Promise: I waited to post this whole
entry until I had the chance to watch this show, in the hope that it would be an
antidote to the “women’s sexuality as a trap for unwary men” trope, and while
it was—mostly—it has still taken me a couple of days to process my thoughts
about the show. It’s another one of those comedies that aims
for wry truths rather than steady laughs, which is a popular genre nowadays
despite being difficult to pull off—but I was optimistic, because at its core,
it’s about women who support each other, and friendship, and chosen family, all
of which make it deeply appealing to me.
But I have to admit, it pits professionalism against friendship in a way
that hits close to home and makes me very uncomfortable. I’ll admit, this may be a personal reaction
rather than a universal one, but here’s the setup: A successful career woman whose job is
high-powered but personally draining comes home to her best friend’s baby
shower in the small town where they grew up.
While she is there—squeezing conference calls in between social visits—the
friend’s marriage breaks up, leaving the friend to handle motherhood on her
own. So the career woman quits her job
and moves back to the small town to help her friend.
The plots promise to revolve mostly around
a few topics—their odd-couple friendship; the former career woman’s coming to
grips with returning to this small town; and their awkward mix of sarcasm and
good-heartedness, which together get them into and out of scrapes. On an episode by episode basis, it’s got a
sort of I Love Lucy or Laverne & Shirley vibe, and overall is cute and well-meaning. Where I get stuck is back at the setup, where
the show implicitly stakes out the position that it is impossible for a woman to
care deeply about her work and be a good friend at the same time—or more
specifically, that permitting work time to interfere with her social time makes
her a bad friend. Our heroine is
redeemed when she quits her jet setting, international (oppressively demanding)
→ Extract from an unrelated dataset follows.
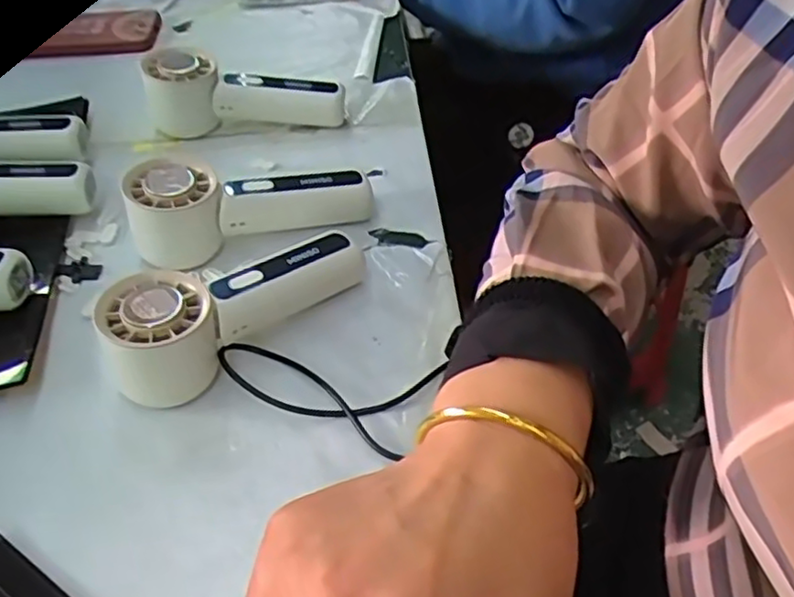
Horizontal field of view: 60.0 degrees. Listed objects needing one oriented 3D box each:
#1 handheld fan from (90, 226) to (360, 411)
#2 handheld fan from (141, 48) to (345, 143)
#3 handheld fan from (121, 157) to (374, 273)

job and takes on a more traditional womanly role, and please don’t think too
hard about how these two are going to support themselves.
Verdict: I want to like it. I want to like the way these two former “mean
girls” are redeemed by growing up and finding their hearts; I want to like the
story about how friendship can conquer all, and of sisters doing it for
themselves. But as a career woman, I
feel mildly unwelcome.
Finally, I’m giving a SimonBaker to
Faking It (MTV, new; sitcom), which is about high school students who are
mistaken for lesbians and decide to carry on the charade for the sake of their
social lives. I would have watched it
had I had the time, but the premise turned me off. From afar, it seemed (a) sensationalized (b) like
it probably trivialized the challenges that real high school lesbians still
face. Reviews have been decent, though.
Perhaps it’s better than I feared.
On the DVR/Unreviewed: The Red Road; Sirens; Crisis; The 100; Turn;
Silicon Valley; Fargo; Last Week Tonight.
WOW that Adam Simon quote. OK. Avoid that show like the plague!
ReplyDeleteI know, right? Now a thought experiment: imagine if he had said anything even vaguely similar about race. I have to think that would make him a pariah. I genuinely wonder why we don't take overtly sexist comments like that just as seriously.